E Michele è il nome del personaggio di Dario De Luca nel lavoro che lo vede trino, autore, regista e attore: ne ascoltiamo, a inizio recita, la voce off, in una telefonata “logistica”, relativa a un incontro. Lo troviamo, subito dopo, in uno spazio di sapore borghese: al centro, un canapé trapuntato, quasi un arredo da seduta psicanalitica; sulla destra, un mobile-giradischi; dietro, una possente parete a cornice che delimita e dimezza il palcoscenico. Con lui, una donna bionda, signorile, sui sessanta, capelli scarmigliati, sospesa tra l’evidente sconcerto e una disperazione non dissimulabile. L’agnizione, il reciproco riconoscimento, avvenuta fuori scena: adesso è l’imbarazzo rancoroso ad avviluppare questa coppia madre-figlio, entità nucleare che chissà quale detonazione ha allontanato, forse irrimediabilmente. Il motivo dell’inattesa reunion rappresenta il cuore del dramma: Michele è un infermiere e, clandestinamente, presta servizio a coloro che vogliono porre fine a una vita resa insopportabile dalla malattia; è uno psicopompo del nostro tempo. Mai si sarebbe figurato, però, di trovarsi davanti colei che la vita gliela diede, partorendo.

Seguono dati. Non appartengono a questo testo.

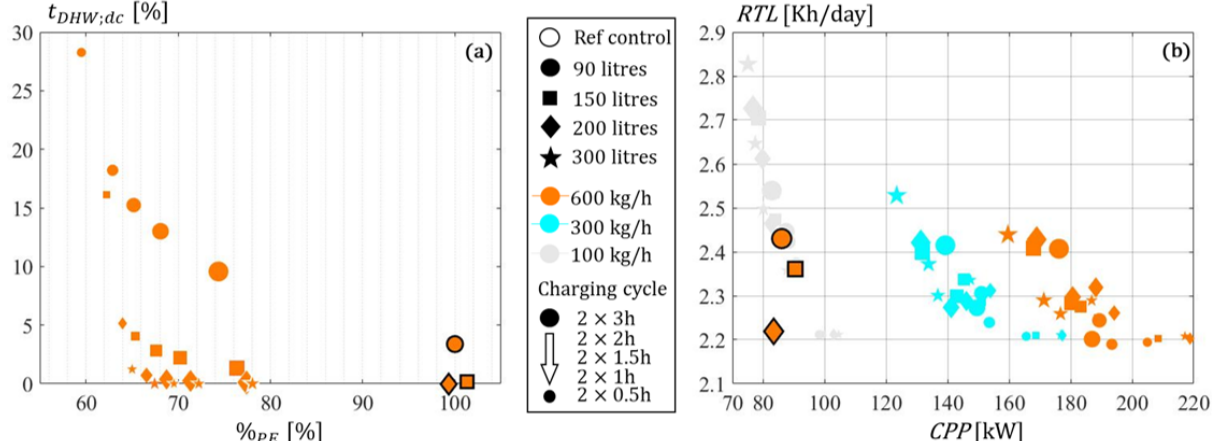
Figure 6. TB-control: ( a ) a Pareto plot of t DHW ; dc and % PE with a ˙ m ch of 600 kg/h, and ( b ) a Pareto plot of room temperature lack (RTL) and central peak power (CPP). The shape refers to the DHW storage volumes (90 L, 150 L, 200 L, and 300 L). The reference is outlined in black. The ˙ m ch defines the potential PE savings, but also highly affects the DHW discomfort. The CPP can be reduced to the reference control level by lowering ˙ m ch .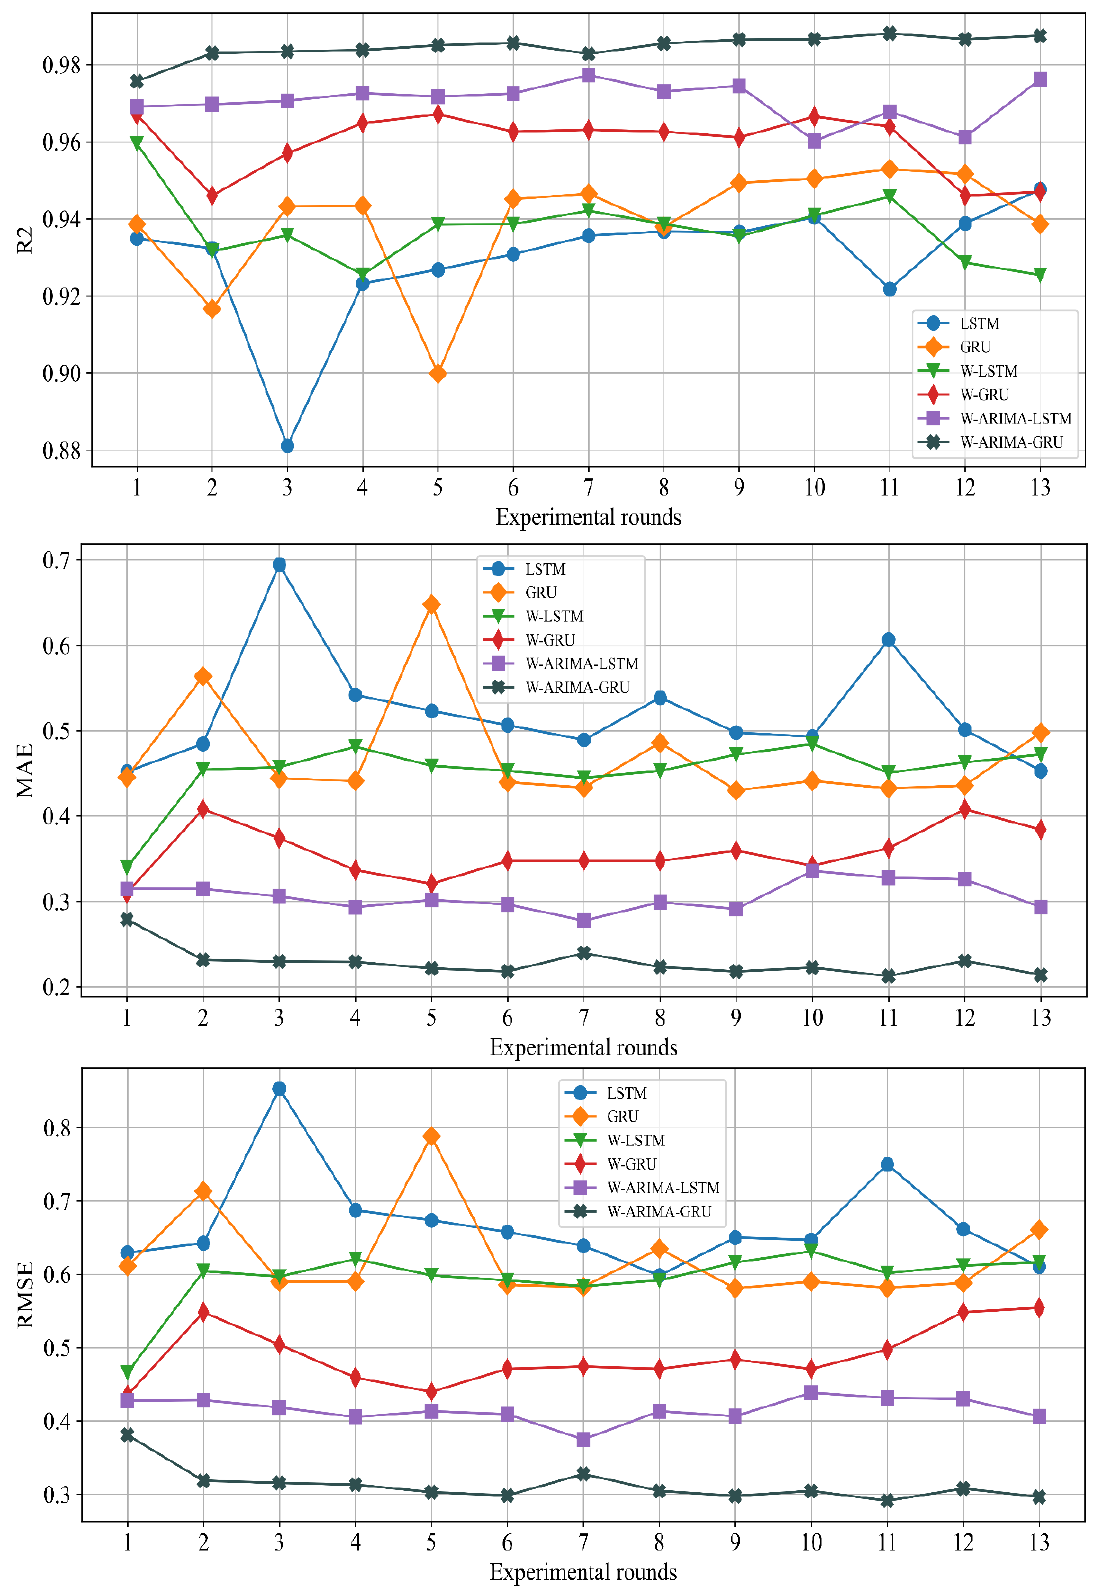
Figure 14. Performance indicators of six prediction models.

Questo l’abbrivio per una scherma drammatica serratissima, a tratti violenta, eppure misurata nei toni e nei gesti: Milvia Marigliano è debordante per vibrata efficacia e profondità vocale, e il suo italiano sporcato di settentrionale disegna perfettamente questa signora acuta, sensibile, presente a sé quanto decisa a farla finita, pur in assenza di malattia terminale. Il testo qui s’acumina: Michele s’oppone, dice, giustamente, di non essere un assassino, che il suo lavoro, ancorché illegale, è misericordioso, perché pone fine a sofferenze indicibili. Ma soltanto la medicina può arrogarsi il diritto di definire quali siano o meno le sofferenze dicibili? Questione spinosa, divenuta centrale nella nostra realtà pandemica.
Emergono traumi più o meno rimossi, la morte del fratello maggiore Gabriele (altro nome d’arcangelo…), violinista, e la musica irrompe sia nello spazio teatrale (l’ouverture di Also Sprach Zarathustra di Richard Strauss, tema cardine di 2001 Odissea nello spazio, titolo persino citato da Michele, e Music for Airports, di Brian Eno) sia su pagina, giacché ogni scena è introdotta da un’indicazione di andamento musicale. E lo spazio si modifica, a vista, coi due che spostano la parete di fondo, prima inclinandola di lato rispetto all’asse del proscenio, poi collocandola parallelamente a quest’ultimo, sorta di cornice entro cui si svolge la scena finale, dato che gli attori recitano dietro a quello che si rivela un velo. Le soluzioni visive, coerenti e azzeccate, traducono la dimensione asfittica del dramma e l’insostenibilità del finale, che sembra necessitare l’allontanamento implicito e all’inquadramento di secondo grado (l’arco scenico è cornice già di per sé) e alla schermatura. La scelta esiziale si compie, così come un ultimo, estremo e fuori tempo massimo riavvicinamento tra i due, quasi a sfidare l’ineluttabile solitudine della morte.
Applausi per un lavoro denso che inaugura Lucca Visioni, rassegna proposta dal Teatro Del Carretto, unica offerta di teatro contemporaneo in una città che pare condannata all’intrattenimento.